アンカーが「徳政令」とタイトルに付けていますが、借金がまるっと全部棒引きになるわけではありませんし、また借金を割り引きにしてくれるシステムはすでに韓国にあります。今回あらためてご紹介するのは、システムをより利用しやすく改編するからです。
保証付き融資は脆弱層向けなものですが……
2021年12月29日、韓国の『金融委員会』のコ・スンボム委員長は、「小商工人・庶民の再起支援のための保証付き融資信用回復支援強化業務協約式」に出席。
「保証付き融資」の改善案について議論を行いました。これが借金棒引きが可能な融資システムです(全額チャラにできるわけではありません)。
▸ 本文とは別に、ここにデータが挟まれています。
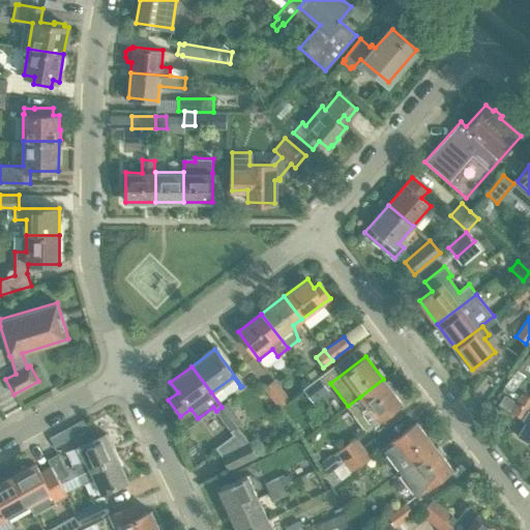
[(348,406),(365,430),(402,403),(383,379),(360,396),(348,406)]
コ長官はこれを改善して棒引きをより簡単に行えるようにしようと指示を出したのです。
「保証付き融資」というのは、『信用保証基金』『庶民金融振興院』などの公共金融機関が保証して、庶民や所得が脆弱な人々にお金を貸すシステムです。
お金を借りた人が返済できなくなると、これら公的な保証機関が代位弁済(債務者に代わって支払い)を行ってくれるのです。ただし、代位弁済となると借りた人の社会的な信用はゼロになって、新規に融資を受ける(新規に借金をする)なんてことはできなくなります。
ですから、たとえ代位弁済になったとしてもできる限り借金を返済するにしくはありません。そこで利用できるのが「借金の元本の減免措置」です。
借金の元本を最大70%減免できる
現在、『信用回復委員会』と金融会社・保証機関との協約によって、「償却された債権」は最大70%、「未償却の債権」は最大30%の元金減免を受けることができるようになっています。
「債権の償却」というのは、倒産した取引先や経営が破綻した取引先に対して持っている債権を、もう回収できないとして損失計上することです。
「未償却の債権」というのは、回収不能が見込まれる債権だけれども、まだ償却の処理をしていない債権のことです。
つまり、「もうこれは返してもらえない」と貸した側がギブアップしてその債権を償却した場合、借金の元本の最大70%を割り引いてもらえるのです。例えば1,000万ウォン借りていれば、300万ウォンに減らすことができるのです。
また、「これはもう返却してもらえないだろうけど、また償却処分には至っていない」という債権については、借金の元本の最大30%を割り引いてもらえるというわけです。
ところが、今回の「改善」によって、代位弁済が始まって1年以上が過ぎた全ての融資案件について最大70%の元本の減免措置が受けられるようになります(償却・未償却を問いません)。
『金融委員会』はこの措置によって約2.1兆ウォン(30万件)が減免措置の適用になると見ています(約2,037億円)。
また減免措置の基準も緩和されます。
現在の保証部融資では、延滞後3カ月が経過すると代位弁済となり、代位弁済が始まって1年以上たつと減免手続きを申請することができます。しかし、今後は代位弁済開始後6カ月で申請できるようになります。
つまり、延滞から最短9カ月で元本減免措置の申請を行えるようになるのです。
『金融委員会』はこの措置によって約0.8兆ウォン(7.2万件)のが減免措置の対象になると見ています(約776億円)。
上記と合わせると、計約2.9兆ウォン(37.2万件)の融資が減免を受ける可能性があります(約2,813億円)。
モラルハザードが起きないか
『金融委員会』は減免措置で庶民、所得の脆弱層を救います、などと書いていますが、貸した側からすれば不良債権が拡大する話ですし、お前らがかぶれという内容です。
また、借金の棒引きの話なので、いくら「全額チャラになるのではない」とはいえ、生真面目に借金を返済している人からすれば「ふざけるな」と怒っても当然の話です。
韓国では時に「徳政令」の話が出ますが、「まじめな人が馬鹿を見る」のであれば、誰も借金をまともに返済しなくなってしまいます。そのようなモラルハザードが起こる国はまともとはいえないでしょう。
韓国政府は家計負債の急増を気にしているのでしょうが、さて今回の『金融委員会』の決定は波紋を呼ばないでしょうか。